In General Motors, recovery was allowed for only the $47,284 assessment, which was paid after January 1, 1986. There was no recovery for the 1982 and 1983 payments. Denial of the disputed “credit carryover” does not constitute tax “paid” within the meaning of the statute. The claimed “credit carryover” was derived from taxes paid without protest prior to January 1,1986. Thus, under General Motors, the opportunity to contest denial of the “credit carryover” has been lost by Comdata’s failure to follow the statutory procedure then in effect. See Northern Telecom, Inc. v. Taylor, 781 S.W.2d 837 (Tenn.1989).
. The same argument advanced by Comda-ta in this case was rejected in General Motors, where the Court stated as follows:
Unlike the situations in the cases cited by General Motors, such as Kroger Co. v.

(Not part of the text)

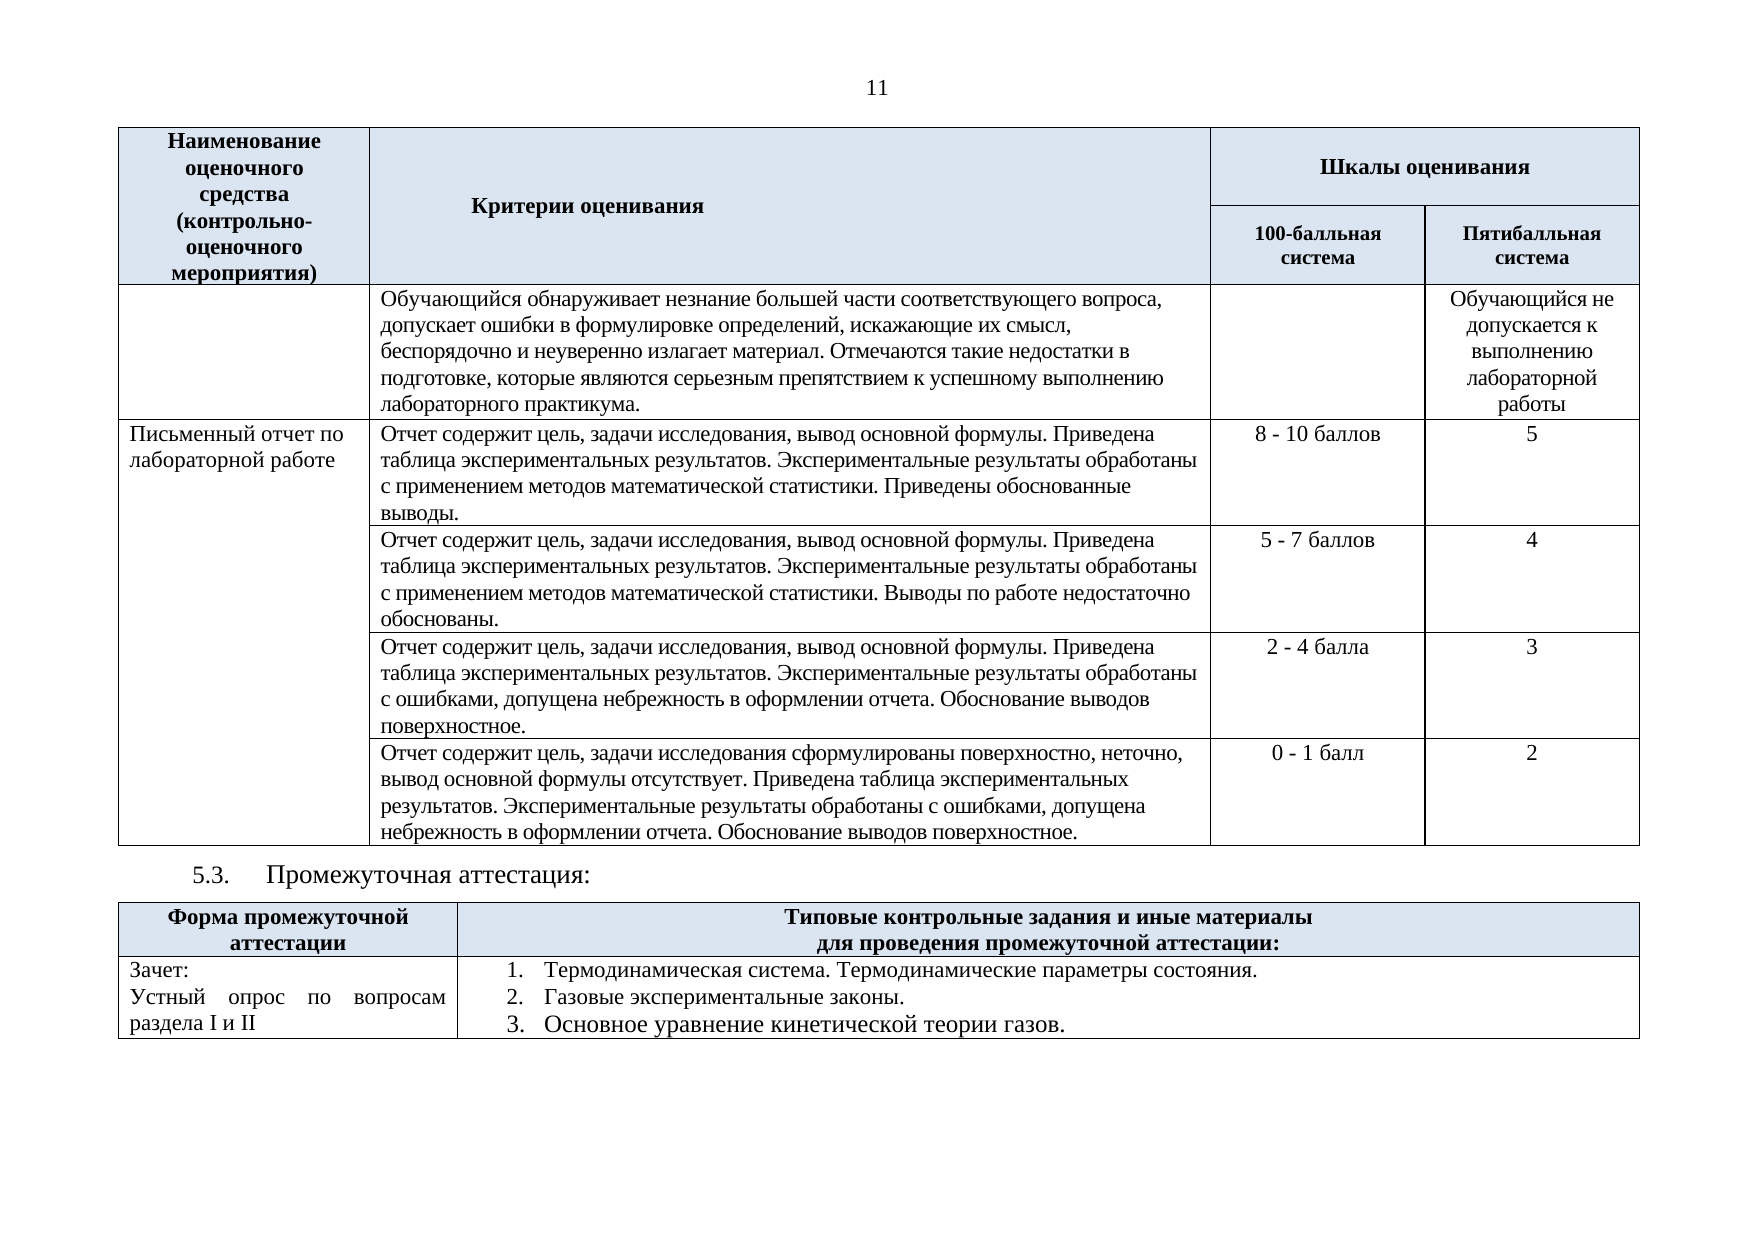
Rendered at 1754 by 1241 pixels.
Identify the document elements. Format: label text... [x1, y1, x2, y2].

Tollett, 608 S.W.2d 846 (Tenn.1980), the decreases in tax liability for 1982 and 1983 indicated by the audit do not represent an amount which General Motors could recover as a refund. General Motors’ tax liability for 1982 and 1983 was paid, without protest, prior to the effective date of the 1986 statute, and absent the audit and 1987 assessment, its right to seek recovery was thereby foreclosed.
General Motors Corp. v. Taylor, 811 S.W.2d at 899-900.
Pursuant to T.C.A. § 67-1-1807, a taxpayer may file suit for recovery of taxes assessed pursuant to an audit regardless of the tax year, but recovery will be limited to the actual payment made after January 1, 1986. Otherwise, a taxpayer has no right to contest an assessment for pre-1986 taxes, unless the taxes were paid under protest pursuant to T.C.A. § 67-1-901.
Since the taxes at issue here were not paid under protest and were not actually paid after January 1, 1986, the Chancellor properly dismissed the suit. The judgment of the chancery court is affirmed. Costs are taxed against the appellant.
DROWOTA, O’BRIEN, DAUGHTREY and ANDERSON, JJ., concur.